U.S. climate envoy John Kerry was holding talks Monday with his Chinese counterpart in Beijing, as the U.S. seeks to restore contacts that were disrupted by disputes over trade, Taiwan, human rights and China’s territorial claims.

China’s official Xinhua News Agency said Kerry was meeting with Xie Zhenhua for the first extensive face-to-face climate discussions between representatives of the world’s two worst climate polluters after a nearly yearlong hiatus.

China is the world’s largest producer and consumer of coal and has proceeded with building new plants, while at the same time forging ahead with renewables such as solar and wind power.

Yet, congressional Republicans’ questioning of Kerry ahead of his trip at times broke down into challenging the existence of the scientifically established fact of climate change.

But with Republicans as well as Democrats overall accepting the science underlying the warming climate, much of the criticism from GOP committee members zeroed in on the appropriateness of the U.S. engaging in climate negotiations with China.

China has pledged to level-off carbon dioxide emissions by 2030 and become carbon neutral by 2060. The U.S. and the European Union have urged China to adopt more ambitious reduction targets.

Kerry is expected to push for a reduction in China’s reliance on coal and setting targets on methane that, along with carbon dioxide, is a main contributor to the earth’s warming climate. As with the U.S. and Europe, China has seen record stretches of high temperatures that have threatened crops and prompted cities to open Cold War-era bomb shelters to help residents escape the heat.

U.S. lawmakers faulted China for refusing to make bigger cuts in climate-damaging fossil fuel emissions and the country’s insistence that it was still a developing economy and should not be held to the same climate standards as developed Western economies.

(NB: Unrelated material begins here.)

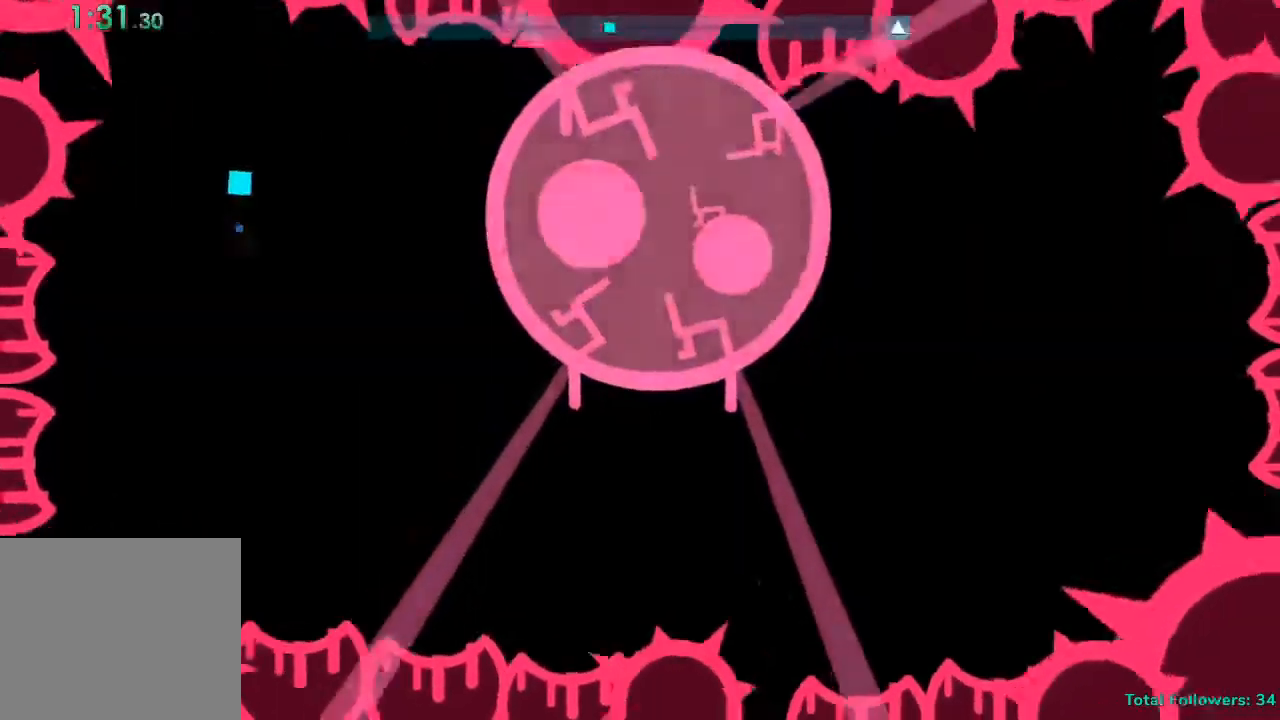
{"buttons": [], "left_stick": "center", "right_stick": "center", "events": [[34, "left_stick", "center"]]}
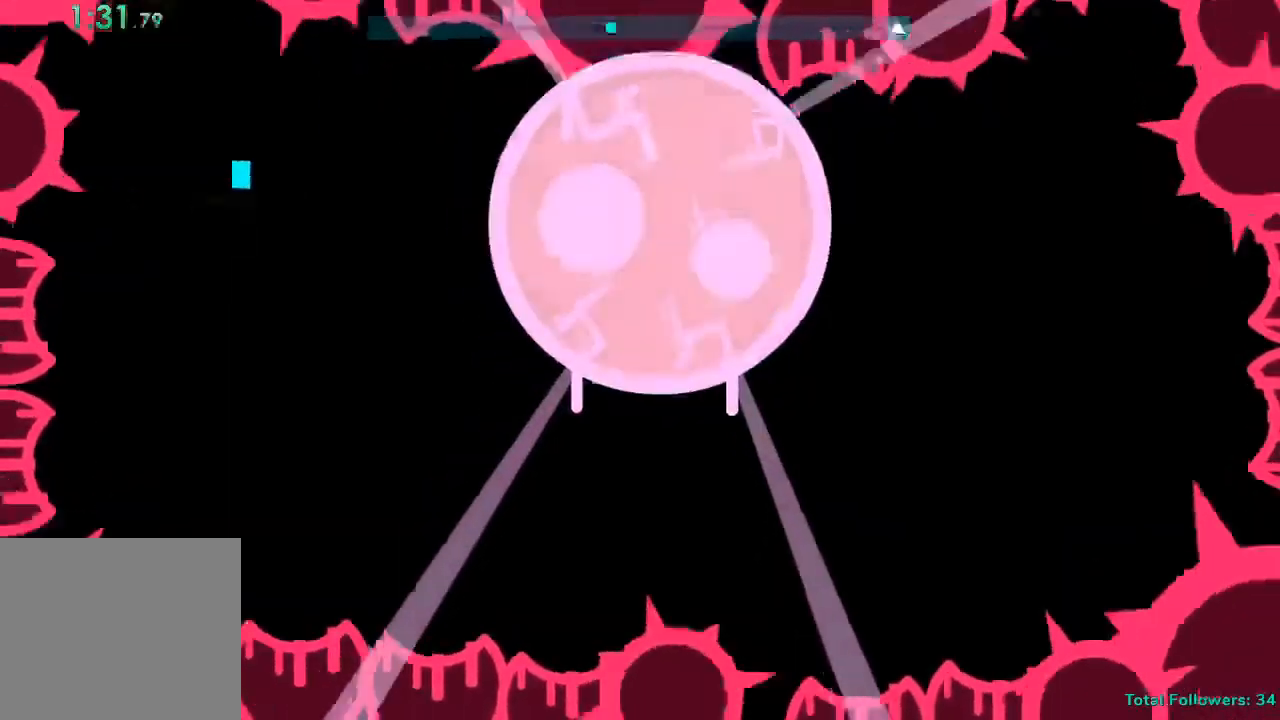
{"buttons": [], "left_stick": "center", "right_stick": "center", "events": []}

Kerry responded that the clear disparity between China’s claims and the size of its economy as the world’s second largest could not be allowed to deadlock global progress on cutting emissions. He also ruled out the likelihood of persuading China to hold itself to the same emissions-cutting requirements facing other big economies, at least on this visit.

Kerry is the third senior Biden administration official in recent weeks to travel to China for meetings with their counterparts there, after Secretary of State Antony Blinken and Treasury Secretary Janet Yellen.

China broke off some mid- and high-level contacts with the Biden administration, including over climate issues, to show its anger with then-House Speaker Nancy Pelosi’s August trip to self-ruled Taiwan. China claims Taiwan as its territory and held menacing military exercises around the island to advertise its threats of blockade and invasion that could draw the U.S. into a major conflict in a region crucial to the global economy.

Other problems have rocked relations since then, including the transit across the U.S. of what Americans say was a Chinese spy balloon.

A stroke suffered by Xie, China’s top climate diplomat, also contributed to a stall in U.S.-China climate discussions.

The Biden administration’s aim with Beijing now is to achieve “stability, if we can, without conceding anything,” Kerry told lawmakers prior to his visit.

“What we’re trying to do is find ways we can cooperate to actually address the crisis” of climate, Kerry said. China, he said, “is critical to our being able to solve this problem.”

In a commentary published Sunday, Xinhua said recent U.S.-China official interactions are a “good sign for preventing further miscalculations, and steering bilateral relations back on track.”

However, it added that Beijing was seeking more concessions on the political side — something the U.S. has said it will not provide.

“It is especially true for the White House to bear in mind that seeking to compartmentalize cooperation with — or competition and suppression against — China in bilateral ties is simply unrealistic in practice and unacceptable for Beijing,” Xinhua said.

“For China-U.S. cooperation to be healthy and sustainable, bilateral ties must be treated as a whole,” it said.